Та осень на улицах Турина: подпольное распространение печати, письма, проведение собраний, восстановление связи с фабриками и школами. Каждый готов сплотиться и вытянуть попавшегося на крючок товарища. Я пойман с листовками — побои, отправка в Фоссано. Это не уменьшило красноты осеннего холма, которым я любовался, гуляя по разрезающим город улицам, обрамленным платанами, что уводили далеко стрелою… Идеальный геометрический расчет, организованный марш в будущее.
Много позже сомкнувшиеся ряды шли по направлению к сжигающему мир красному пламени при Гвадалахаре. Они противопоставляли тому испепеляющему красному свой: флаг, листья, огонь, горсти спелого винограда. В ту туринскую осень мы были абсолютно свободны, несмотря на то, что нас преследовали, выслеживали и сажали в тюрьмы, свободны от трусливого всемогущества собственного «я», нам был неведом лишающий самоконтроля страх. На тех бульварах я, с фальшивыми документами в кармане, дышал полной грудью: ветер приносил воздух с гор, из такого же чистого и сильного мира, какой мы собирались построить, красные пятна на холме представлялись мне бокалами молодого вина, провозвестника праздника духа и плоти, солнце грядущего ослепляло, поднимаясь над большим и страшным миром, который мы были призваны изменить.

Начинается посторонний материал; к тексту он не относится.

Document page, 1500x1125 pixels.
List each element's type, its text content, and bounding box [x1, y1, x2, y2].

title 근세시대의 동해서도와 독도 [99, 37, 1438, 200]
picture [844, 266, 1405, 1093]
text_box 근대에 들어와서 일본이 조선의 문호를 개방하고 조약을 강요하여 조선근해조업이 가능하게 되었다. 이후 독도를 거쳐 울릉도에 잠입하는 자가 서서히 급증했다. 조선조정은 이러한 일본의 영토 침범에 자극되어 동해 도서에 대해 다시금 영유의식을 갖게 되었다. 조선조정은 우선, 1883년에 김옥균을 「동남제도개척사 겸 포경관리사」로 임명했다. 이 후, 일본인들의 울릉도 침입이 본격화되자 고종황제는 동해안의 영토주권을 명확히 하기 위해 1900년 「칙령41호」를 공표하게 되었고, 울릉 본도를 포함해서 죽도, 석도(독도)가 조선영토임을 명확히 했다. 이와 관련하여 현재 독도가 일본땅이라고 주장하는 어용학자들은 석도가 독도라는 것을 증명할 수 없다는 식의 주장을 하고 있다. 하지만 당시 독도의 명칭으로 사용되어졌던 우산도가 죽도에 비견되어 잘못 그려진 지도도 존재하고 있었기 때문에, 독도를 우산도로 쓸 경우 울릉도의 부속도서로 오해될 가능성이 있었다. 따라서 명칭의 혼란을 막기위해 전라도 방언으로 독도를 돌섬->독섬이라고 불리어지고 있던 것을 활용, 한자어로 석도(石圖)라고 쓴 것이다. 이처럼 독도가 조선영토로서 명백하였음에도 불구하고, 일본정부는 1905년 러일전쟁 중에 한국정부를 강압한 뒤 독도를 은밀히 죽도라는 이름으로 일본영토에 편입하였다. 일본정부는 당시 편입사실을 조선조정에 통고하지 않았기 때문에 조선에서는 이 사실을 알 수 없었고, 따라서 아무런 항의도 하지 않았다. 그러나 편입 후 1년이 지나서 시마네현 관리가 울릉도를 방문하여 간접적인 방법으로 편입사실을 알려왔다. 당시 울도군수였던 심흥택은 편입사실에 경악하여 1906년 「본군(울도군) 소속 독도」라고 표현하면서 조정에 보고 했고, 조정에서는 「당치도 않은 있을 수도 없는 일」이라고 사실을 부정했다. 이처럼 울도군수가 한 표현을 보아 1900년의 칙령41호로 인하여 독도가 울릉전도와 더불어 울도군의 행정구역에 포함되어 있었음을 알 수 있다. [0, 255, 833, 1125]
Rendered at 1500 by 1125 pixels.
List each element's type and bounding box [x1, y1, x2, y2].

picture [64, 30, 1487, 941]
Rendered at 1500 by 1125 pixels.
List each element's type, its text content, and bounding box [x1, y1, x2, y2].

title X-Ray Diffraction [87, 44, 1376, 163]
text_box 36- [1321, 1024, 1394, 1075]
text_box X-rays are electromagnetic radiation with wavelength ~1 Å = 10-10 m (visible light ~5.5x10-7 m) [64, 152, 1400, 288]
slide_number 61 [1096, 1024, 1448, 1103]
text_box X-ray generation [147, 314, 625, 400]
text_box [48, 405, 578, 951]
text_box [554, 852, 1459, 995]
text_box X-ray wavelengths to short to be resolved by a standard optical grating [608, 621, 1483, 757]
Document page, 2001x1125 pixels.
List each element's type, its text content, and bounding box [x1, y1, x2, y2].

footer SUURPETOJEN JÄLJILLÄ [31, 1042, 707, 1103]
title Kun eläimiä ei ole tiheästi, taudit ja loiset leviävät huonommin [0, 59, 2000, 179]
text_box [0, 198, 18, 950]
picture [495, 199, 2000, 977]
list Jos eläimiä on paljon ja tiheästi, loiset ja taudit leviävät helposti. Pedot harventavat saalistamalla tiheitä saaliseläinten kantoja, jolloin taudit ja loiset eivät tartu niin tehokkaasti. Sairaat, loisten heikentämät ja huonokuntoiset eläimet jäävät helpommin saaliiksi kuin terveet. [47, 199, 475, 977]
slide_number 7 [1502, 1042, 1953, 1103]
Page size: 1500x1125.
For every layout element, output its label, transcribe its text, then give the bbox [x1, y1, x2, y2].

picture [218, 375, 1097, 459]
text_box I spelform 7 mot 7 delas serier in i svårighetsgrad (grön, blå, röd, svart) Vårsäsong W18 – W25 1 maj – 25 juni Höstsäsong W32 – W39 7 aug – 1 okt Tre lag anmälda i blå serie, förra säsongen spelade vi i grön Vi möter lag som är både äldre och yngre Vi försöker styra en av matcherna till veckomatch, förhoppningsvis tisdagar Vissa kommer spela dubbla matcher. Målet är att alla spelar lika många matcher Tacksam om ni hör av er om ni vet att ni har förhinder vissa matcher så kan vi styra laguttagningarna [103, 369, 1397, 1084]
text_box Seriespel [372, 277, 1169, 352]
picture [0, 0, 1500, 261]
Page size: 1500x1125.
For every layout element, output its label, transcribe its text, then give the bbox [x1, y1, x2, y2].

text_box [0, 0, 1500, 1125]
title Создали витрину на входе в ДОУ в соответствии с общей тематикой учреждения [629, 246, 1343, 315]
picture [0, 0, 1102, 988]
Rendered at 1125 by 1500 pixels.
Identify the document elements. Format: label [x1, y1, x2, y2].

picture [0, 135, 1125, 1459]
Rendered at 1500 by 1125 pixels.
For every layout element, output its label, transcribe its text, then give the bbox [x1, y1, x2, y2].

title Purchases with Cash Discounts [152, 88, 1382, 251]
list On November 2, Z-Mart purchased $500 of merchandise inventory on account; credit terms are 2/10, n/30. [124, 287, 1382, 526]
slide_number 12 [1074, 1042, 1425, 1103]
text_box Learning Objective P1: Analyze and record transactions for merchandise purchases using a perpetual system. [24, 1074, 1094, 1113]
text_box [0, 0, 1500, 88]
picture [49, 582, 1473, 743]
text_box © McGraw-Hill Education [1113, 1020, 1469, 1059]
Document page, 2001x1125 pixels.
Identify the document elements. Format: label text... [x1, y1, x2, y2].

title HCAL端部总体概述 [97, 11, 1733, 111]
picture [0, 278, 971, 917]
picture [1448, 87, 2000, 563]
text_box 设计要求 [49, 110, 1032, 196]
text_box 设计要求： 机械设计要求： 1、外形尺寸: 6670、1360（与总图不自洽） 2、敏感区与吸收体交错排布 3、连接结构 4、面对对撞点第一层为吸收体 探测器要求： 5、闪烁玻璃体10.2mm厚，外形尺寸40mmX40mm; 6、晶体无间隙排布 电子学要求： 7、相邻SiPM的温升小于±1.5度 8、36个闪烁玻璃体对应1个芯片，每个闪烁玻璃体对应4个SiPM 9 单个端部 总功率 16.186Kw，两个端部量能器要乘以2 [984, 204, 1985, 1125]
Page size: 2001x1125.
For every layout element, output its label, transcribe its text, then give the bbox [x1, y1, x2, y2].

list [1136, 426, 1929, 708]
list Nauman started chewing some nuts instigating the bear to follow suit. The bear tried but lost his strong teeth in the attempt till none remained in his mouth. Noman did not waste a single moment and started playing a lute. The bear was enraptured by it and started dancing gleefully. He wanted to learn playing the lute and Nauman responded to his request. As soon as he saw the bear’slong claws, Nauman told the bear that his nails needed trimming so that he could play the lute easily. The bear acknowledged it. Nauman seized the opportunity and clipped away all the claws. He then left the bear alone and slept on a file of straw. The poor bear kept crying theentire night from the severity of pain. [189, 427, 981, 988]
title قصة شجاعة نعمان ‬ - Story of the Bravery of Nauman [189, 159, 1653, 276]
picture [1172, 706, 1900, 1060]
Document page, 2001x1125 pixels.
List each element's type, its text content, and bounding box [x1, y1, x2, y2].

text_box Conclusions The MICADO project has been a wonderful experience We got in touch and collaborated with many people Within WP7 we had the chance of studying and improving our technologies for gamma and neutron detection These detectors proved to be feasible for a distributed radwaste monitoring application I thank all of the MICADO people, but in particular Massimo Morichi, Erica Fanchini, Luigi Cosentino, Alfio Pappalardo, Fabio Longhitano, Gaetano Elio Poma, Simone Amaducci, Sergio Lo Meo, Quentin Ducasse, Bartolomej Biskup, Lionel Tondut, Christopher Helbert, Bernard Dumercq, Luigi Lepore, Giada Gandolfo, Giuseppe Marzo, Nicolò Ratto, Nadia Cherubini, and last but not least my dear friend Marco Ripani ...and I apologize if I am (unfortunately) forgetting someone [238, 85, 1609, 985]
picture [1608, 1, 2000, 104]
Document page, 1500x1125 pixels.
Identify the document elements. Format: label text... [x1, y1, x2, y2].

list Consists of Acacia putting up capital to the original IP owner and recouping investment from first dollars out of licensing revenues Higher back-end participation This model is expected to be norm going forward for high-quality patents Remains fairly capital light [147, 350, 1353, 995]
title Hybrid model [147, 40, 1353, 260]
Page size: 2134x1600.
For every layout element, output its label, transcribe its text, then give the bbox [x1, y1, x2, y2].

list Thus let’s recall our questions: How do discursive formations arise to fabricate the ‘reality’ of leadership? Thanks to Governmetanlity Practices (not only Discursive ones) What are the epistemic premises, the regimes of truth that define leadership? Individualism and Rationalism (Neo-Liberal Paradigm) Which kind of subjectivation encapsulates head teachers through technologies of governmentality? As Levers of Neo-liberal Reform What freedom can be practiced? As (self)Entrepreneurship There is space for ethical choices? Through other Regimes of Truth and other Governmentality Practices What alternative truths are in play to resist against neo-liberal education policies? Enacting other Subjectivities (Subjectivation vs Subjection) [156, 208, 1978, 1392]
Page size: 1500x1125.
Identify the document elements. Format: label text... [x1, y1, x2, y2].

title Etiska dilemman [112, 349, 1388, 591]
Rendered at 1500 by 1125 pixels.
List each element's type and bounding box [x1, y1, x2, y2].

Мы знали, что рано или поздно начнётся война, но мы знали также, что войн больше не будет, когда мы построим наш новый мир, возрожденный на обломках потопа… Всё перепутано. Если, если, если, правила грамматики, вербальные и временные формы, синтаксис, — все пустое, ничего не действует… Мы так верили… А гипотетическое «если» так и не случилось, банально. Вода поднимается, я захлёбываюсь, помогите, пусть меня выбросит на берег, мне необходимо искусственное дыхание. Меня тошнит словами. Революцияреакциясоциалфашизм. Горечь. Рвота. Земля вращается, море волнуется, Солнце и звёзды двигаются в космосе, история меняется, люди блюют. Слава Богу, ещё… Всё, прошло, проходит, облегчение… Простите…
Когда-то при таких судорогах я укутывался трофейным руном, и это красноватое сукно сохраняло тепло. Теперь же в нем одни отверстия, должно быть, это моль или просто обветшала ткань, распадаясь на нити и кусочки. Нельзя отправляться в плавание с дырявым парусом. Представьте рваные паруса корабля у мыса Горн: шквалы ветра проходят сквозь них, не встречая сопротивления, словно пули через рубашку.